Just when you think you’ve got it, when you think you’ve finally mastered the differences between scones, biscuits, fairy cakes, cupcakes, and muffins, along comes this recipe. Sorry, folks. If these weren’t one of our most popular items, one that many have asked us to share, we wouldn’t be putting you through this torture. These are tossed together like biscuits, but rather than putting you through the paces of biscuit making, this “shaggy mess” dough is chucked first into a muffin pan and then directly into the oven. Only butter is used versus a combination of butter and lard.

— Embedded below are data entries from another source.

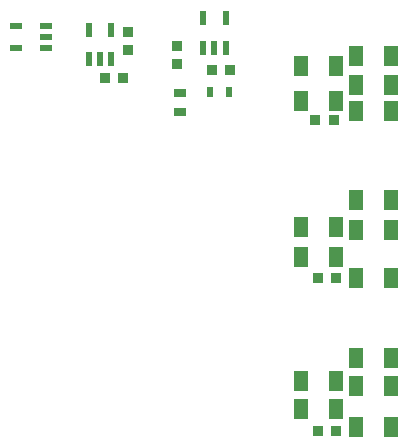
<source format=gbp>
G04 EAGLE Gerber RS-274X export*
G75*
%MOMM*%
%FSLAX34Y34*%
%LPD*%
%INSolderpaste Bottom*%
%IPPOS*%
%AMOC8*
5,1,8,0,0,1.08239X$1,22.5*%
G01*
G04 Define Apertures*
%ADD10R,0.920900X0.970200*%
%ADD11R,0.970200X0.920900*%
%ADD12R,1.100000X0.600000*%
%ADD13R,0.600000X1.200000*%
%ADD14R,1.164600X1.815300*%
%ADD15R,0.973900X0.798700*%
%ADD16R,0.511800X0.911800*%
D10*
X217646Y439300D03*
X202154Y439300D03*
D11*
X221700Y463354D03*
X221700Y478846D03*
D12*
X151800Y483700D03*
X151800Y474200D03*
X151800Y464700D03*
X126800Y464700D03*
X126800Y483700D03*
D13*
X304100Y465500D03*
X294600Y465500D03*
X285100Y465500D03*
X285100Y490500D03*
X304100Y490500D03*
D10*
X292554Y446649D03*
X308046Y446649D03*
D11*
X263249Y451554D03*
X263249Y467046D03*
D14*
X414246Y270500D03*
X443754Y270500D03*
X414246Y311347D03*
X443754Y311347D03*
X397754Y288500D03*
X368246Y288500D03*
X397754Y313500D03*
X368246Y313500D03*
X414246Y336500D03*
X443754Y336500D03*
X397754Y449500D03*
X368246Y449500D03*
X397754Y420500D03*
X368246Y420500D03*
X414246Y433500D03*
X443754Y433500D03*
X414246Y411500D03*
X443754Y411500D03*
X414246Y458500D03*
X443754Y458500D03*
X397754Y183300D03*
X368246Y183300D03*
X414246Y178700D03*
X443754Y178700D03*
X414246Y144547D03*
X443754Y144547D03*
X414246Y202700D03*
X443754Y202700D03*
X397754Y159453D03*
X368246Y159453D03*
D15*
X265148Y426872D03*
X265148Y410568D03*
D16*
X307100Y428200D03*
X291100Y428200D03*
D13*
X207300Y455500D03*
X197800Y455500D03*
X188300Y455500D03*
X188300Y480500D03*
X207300Y480500D03*
D10*
X380028Y404000D03*
X395520Y404000D03*
X382028Y270000D03*
X397520Y270000D03*
X382028Y141000D03*
X397520Y141000D03*
M02*

</source>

As a result, these have a crunchy exterior and a tender but slightly dense, crumbly interior. They are fantastic as is, but you can also slather them with sweet, creamy butter and your favorite jam, and rest assured, you won’t care about any confusion they might have caused.–David Muniz and David Lesniak

LC No Going Back Note

Indulge in these shamelessly simple little hybrid hussies once and you just may find that there’s no going back to roll-out biscuits—at least not for weekday morning biscuit cravings, anyways. Oh, and the authors know exactly what they’re talking about when they counsel you to “slather them with sweet, creamy butter.” Boy, do they.

Muffin Biscuits Recipe

  • Quick Glance
  • 10 M
  • 45 M
  • Makes 6 jumbo or 12 standard biscuit muffins

Ingredients

  • 3 3/4 cups (20 ounces) all-purpose flour
  • 6 tablespoons granulated sugar
  • 1 generous tablespoon baking powder
  • 1 1/2 teaspoons kosher salt
  • 1/2 teaspoon baking soda
  • 8 ounces (2 sticks) unsalted butter, cold, diced, plus more for the muffin tin
  • 1 1/2 cups (12 ounces) buttermilk

Directions

  • 1. Preheat the oven to 350°F (176°C). Butter a muffin tin containing 6 jumbo or 12 standard muffin cups.
  • 2. In the bowl of an electric mixer, combine the flour, sugar, baking powder, salt, and baking soda on low speed until evenly distributed. Add the butter, 1 tablespoon at a time, and continue to mix on low just until the mixture is crumbly and there are pea-sized clumps scattered throughout. Slowly pour in the buttermilk and stir just until the dough looks evenly moistened. (It might seem counterintuitive, but the trick is to NOT stir until the dough comes together into a ball or you will end up with a tough muffin. What you want to see in the bowl are various-size lumps of butter and wet flour with some lingering bits of dry flour.)
  • 3. Using a spoon or rubber spatula, gently stir up from the bottom of the bowl to incorporate any larger pockets of dry ingredients that remain into the batter. Using an ice-cream scoop, a large spoon, or even your hands, divide the dough evenly among the muffin cups. Since this dough remains loose and crumbly, you’ll need to press it into the scoop or in your fist and glom into the cups. If you’re concerned things still look dry and powdery, top each muffin with a little butter, which will, in a sense, baste the muffin while it bakes. And let’s face it, since when did more butter ever make anything worse?
  • 4. Bake for 25 to 30 minutes for smaller muffin biscuits, 30 to 35 minutes for large muffin biscuits. More important than the actual timing is the visual appearance—the tops of the muffin biscuits should turn a darkish golden brown and look ruggedly lumpy and, if you touch the tops, they should feel firm. Cool the muffin biscuits in the tin on a wire rack for 5 minutes then tip them onto the rack to cool or, if you just can’t help yourselves, to consume immediately.